You might be transgender and it is normal. Why not get in touch with the local community; there are surely support programs in your area. Yes there are: http://www.glccb.org/index.php?option=com_content&view=article&id=49&Itemid=59
Definitely try to see a doctor while your still in your teens, if you do decide on gender reassignment surgery then it's best to start the medication as young as possible, before too many growth spurts and facial hair and testosterone levels skyrocket etc. If you start medication easily it'll stop that so you'll be more feminine if you decide to have a sex change. If you've been feeling that way your entire life, then surgery may be the only way to fix that, but if it's only been a few years, then it could just be a phase. The doctor will ask you questions to determine if it's a phase or not, and if the benefit of surgery would outweigh the negatives, mentally you might be better, but it's a big choice...years of medications beforehand, you can't just jump into it. Sometimes if younger attracted to the same sex, it means even moreso that your mind mentally thinks your in the wrong body, but if your straight it could be a teenage phase "ie I wonder what boobies feel like..I wish I had boobies I'd touch them all day" kinda thing.. Hmm alot to think about. I'd go to a doctor if I were you to help gain a perpective of it all and to decide if you genuinely feel you are ...almost disgusting and disfigured because you feel like your in the wrong body. Often those feelings will start young, and kids will dress up as the opposite sex and wear makeup and dresses, or girls will wear Boys clothes and play with trucks Have you had any of these warning signs? Have you had the desire to dress as a woman?

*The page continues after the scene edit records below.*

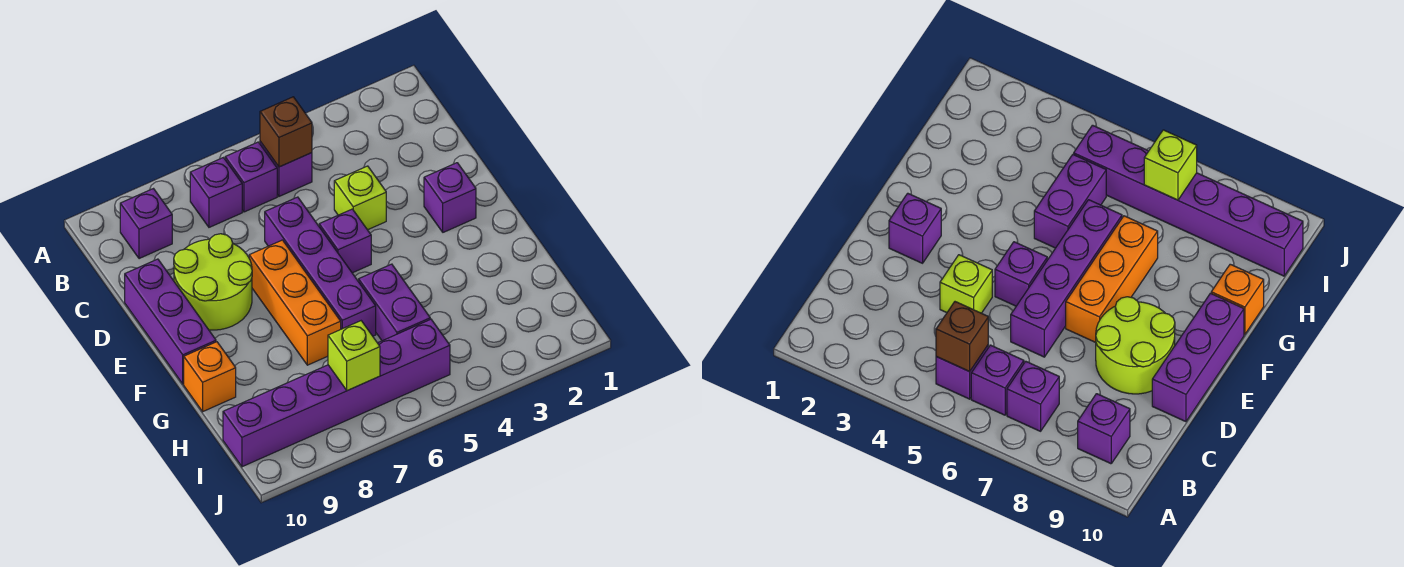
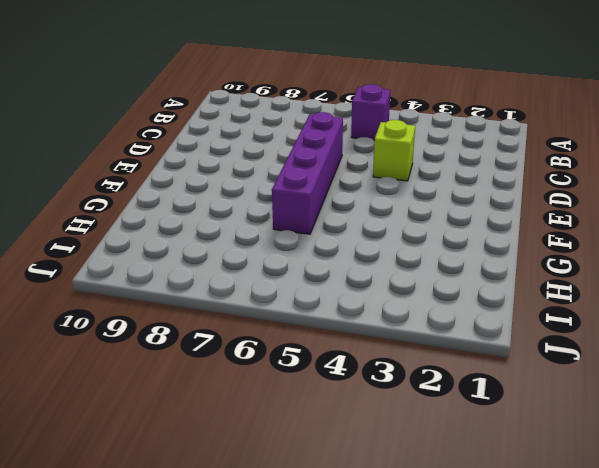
none -> purple 1x1 brick [225,142,277,212]
none -> purple 1x1 brick [190,158,242,227]
none -> purple 1x1 brick [120,189,172,259]

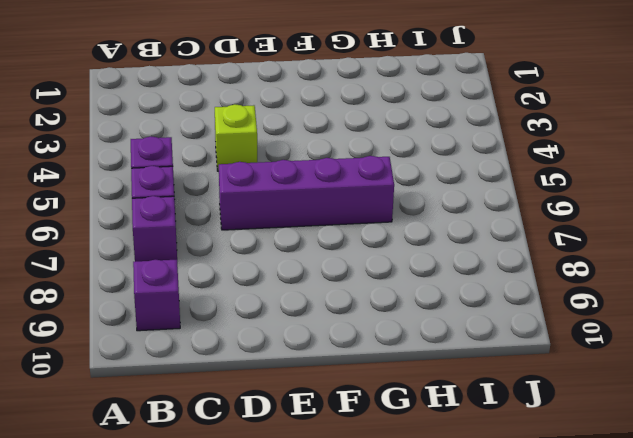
none -> lime 2x2 round brick [174,234,252,330]
none -> purple 1x3 brick [125,259,216,384]
none -> purple 1x1 brick [424,163,476,232]

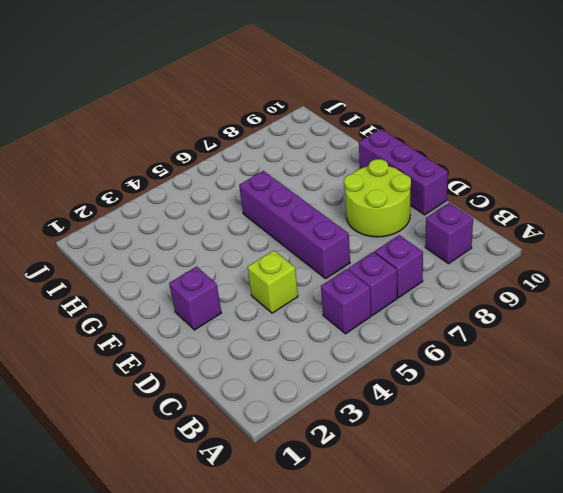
none -> purple 1x1 brick [319,209,371,273]
none -> orange 1x3 brick [249,240,341,365]
none -> purple 1x2 brick [359,264,430,341]

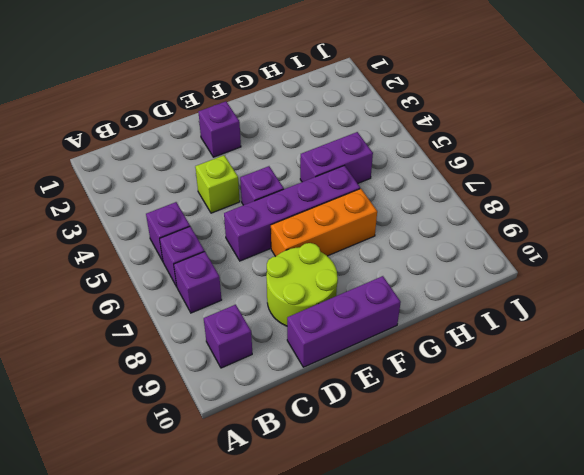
none -> orange 1x1 brick [184,342,236,412]
none -> purple 1x6 brick [223,319,450,467]
none -> brown 1x1 brick [260,97,312,167]

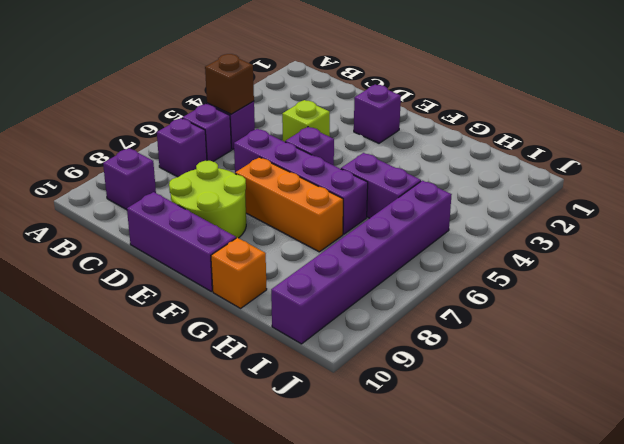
none -> lime 1x1 brick [328,321,380,391]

Normal =/= something that happens to everyone, but something that happens enough to be an aspect of life in general. Feelings like the topic creator is having aren't "strange", although they may not be felt by others, because they happen often enough to a number of people in life. Terms like "not normal" simply serve to confuse folk, and make them think there's something "wrong", and may fill them with fear and, sadly enough, self hatred. There's nothing "wrong" with the feelings TC is having, but you are correct that talking about them with a doctor or professional might be for the best. And that advice isn't about "fixing" the "problem", as again, there is no "problem" that needs "fixing", but, rather, coming to understand the nature of these feelings, why they exist, and how to accept them as simply a part of the process in this individual's life. I would say, topic creator, as you are so young that you should understand that, yes, hormones and youth may cause you to make rash decisions, so slowing down and taking time to think things through would be the best course of action for now. You have time to figure things out. Talk about these feelings with people who have experience in such matters, whether they be health professionals or folks who have gone through the same thing, or both. You are still absolutely "normal" (whatever that really means); you're just going through changes that may be a blip on the radar in your life, or something more. Either way, you'll be fine as long as you don't rush into anything, especially judgement of your feelings.
Could this help? I would probably see a doctor just to make sure it isn't anything like neural malfunction.
I guess it is completely normal during your teen age, I feel it too. You just feel the need to be the opposite gender for one day and "experiment". Once you experiment, you would feel fufilled. It's quite unusual I must say, but its all just has to do with being in puberty age and your hormones.
Midian's advice is good. I agree that you should hold on a little longer before making any major changes. Teenage years are often pretty crazy and it can take a while for the dust to settle. And your feelings aren't exactly common, but it's not at all wrong or something to be ashamed about.